▸ **ASSIGNMENT**:
An exact repetition of the listing is required.

▸ **TASK INPUT**:
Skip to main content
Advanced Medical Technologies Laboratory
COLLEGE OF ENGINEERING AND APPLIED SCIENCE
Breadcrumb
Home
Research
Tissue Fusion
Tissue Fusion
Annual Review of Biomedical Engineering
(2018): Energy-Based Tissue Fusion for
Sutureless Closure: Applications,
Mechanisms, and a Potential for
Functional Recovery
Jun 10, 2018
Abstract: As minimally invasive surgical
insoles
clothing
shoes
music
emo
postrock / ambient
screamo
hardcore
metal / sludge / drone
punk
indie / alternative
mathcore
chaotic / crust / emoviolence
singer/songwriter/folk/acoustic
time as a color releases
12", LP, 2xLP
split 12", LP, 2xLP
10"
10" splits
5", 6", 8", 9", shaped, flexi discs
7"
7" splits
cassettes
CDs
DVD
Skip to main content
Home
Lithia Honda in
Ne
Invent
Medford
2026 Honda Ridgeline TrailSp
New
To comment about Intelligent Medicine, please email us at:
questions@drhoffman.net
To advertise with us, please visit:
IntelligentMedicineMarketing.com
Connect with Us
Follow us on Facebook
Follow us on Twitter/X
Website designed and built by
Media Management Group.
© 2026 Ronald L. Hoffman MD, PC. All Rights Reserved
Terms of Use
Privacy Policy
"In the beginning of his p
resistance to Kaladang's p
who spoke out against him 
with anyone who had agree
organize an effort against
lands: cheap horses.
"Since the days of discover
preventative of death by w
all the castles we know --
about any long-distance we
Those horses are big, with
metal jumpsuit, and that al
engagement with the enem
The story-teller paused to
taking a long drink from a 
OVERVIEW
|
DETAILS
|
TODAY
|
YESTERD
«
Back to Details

▸ **ANSWER SPACE**:
Skip to main content
Advanced Medical Technologies Laboratory
COLLEGE OF ENGINEERING AND APPLIED SCIENCE
Breadcrumb
Home
Research
Tissue Fusion
Tissue Fusion
Annual Review of Biomedical Engineering
(2018): Energy-Based Tissue Fusion for
Sutureless Closure: Applications,
Mechanisms, and a Potential for
Functional Recovery
Jun 10, 2018
Abstract: As minimally invasive surgical
insoles
clothing
shoes
music
emo
postrock / ambient
screamo
hardcore
metal / sludge / drone
punk
indie / alternative
mathcore
chaotic / crust / emoviolence
singer/songwriter/folk/acoustic
time as a color releases
12", LP, 2xLP
split 12", LP, 2xLP
10"
10" splits
5", 6", 8", 9", shaped, flexi discs
7"
7" splits
cassettes
CDs
DVD
Skip to main content
Home
Lithia Honda in
Ne
Invent
Medford
2026 Honda Ridgeline TrailSp
New
To comment about Intelligent Medicine, please email us at:
questions@drhoffman.net
To advertise with us, please visit:
IntelligentMedicineMarketing.com
Connect with Us
Follow us on Facebook
Follow us on Twitter/X
Website designed and built by
Media Management Group.
© 2026 Ronald L. Hoffman MD, PC. All Rights Reserved
Terms of Use
Privacy Policy
"In the beginning of his p
resistance to Kaladang's p
who spoke out against him 
with anyone who had agree
organize an effort against
lands: cheap horses.
"Since the days of discover
preventative of death by w
all the castles we know --
about any long-distance we
Those horses are big, with
metal jumpsuit, and that al
engagement with the enem
The story-teller paused to
taking a long drink from a 
OVERVIEW
|
DETAILS
|
TODAY
|
YESTERD
«
Back to Details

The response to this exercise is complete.